ACTIVITY
Would you pull out every line of the material that contains the string "using"?
******
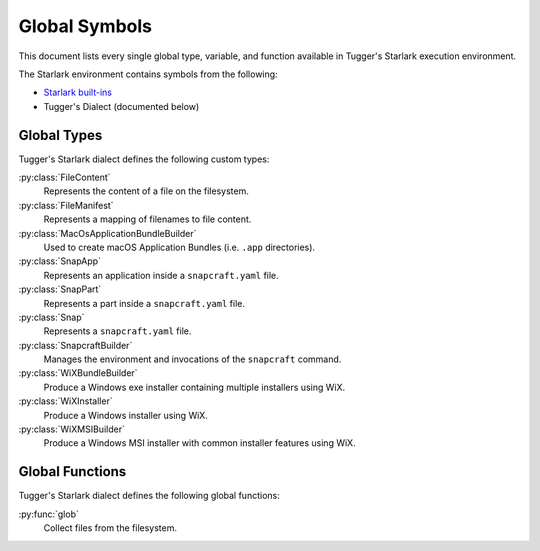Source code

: .. py:currentmodule:: starlark_tugger

.. _tugger_starlark_globals:

==============
Global Symbols
==============

This document lists every single global type, variable, and
function available in Tugger's Starlark execution environment.

The Starlark environment contains symbols from the following:

* `Starlark built-ins <https://github.com/bazelbuild/starlark/blob/master/spec.md#built-in-constants-and-functions>`_
* Tugger's Dialect (documented below)

.. _tugger_starlark_global_types:

Global Types
============

Tugger's Starlark dialect defines the following custom types:

:py:class:`FileContent`
   Represents the content of a file on the filesystem.

:py:class:`FileManifest`
   Represents a mapping of filenames to file content.

:py:class:`MacOsApplicationBundleBuilder`
   Used to create macOS Application Bundles (i.e. ``.app`` directories).

:py:class:`SnapApp`
   Represents an application inside a ``snapcraft.yaml`` file.

:py:class:`SnapPart`
   Represents a part inside a ``snapcraft.yaml`` file.

:py:class:`Snap`
   Represents a ``snapcraft.yaml`` file.

:py:class:`SnapcraftBuilder`
   Manages the environment and invocations of the ``snapcraft`` command.

:py:class:`WiXBundleBuilder`
   Produce a Windows exe installer containing multiple installers using WiX.

:py:class:`WiXInstaller`
   Produce a Windows installer using WiX.

:py:class:`WiXMSIBuilder`
   Produce a Windows MSI installer with common installer features using WiX.

.. _tugger_starlark_global_functions:

Global Functions
================

Tugger's Starlark dialect defines the following global functions:

:py:func:`glob`
   Collect files from the filesystem.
******
ANSWER FOR THE TASK
   Produce a Windows exe installer containing multiple installers using WiX.
   Produce a Windows installer using WiX.
   Produce a Windows MSI installer with common installer features using WiX.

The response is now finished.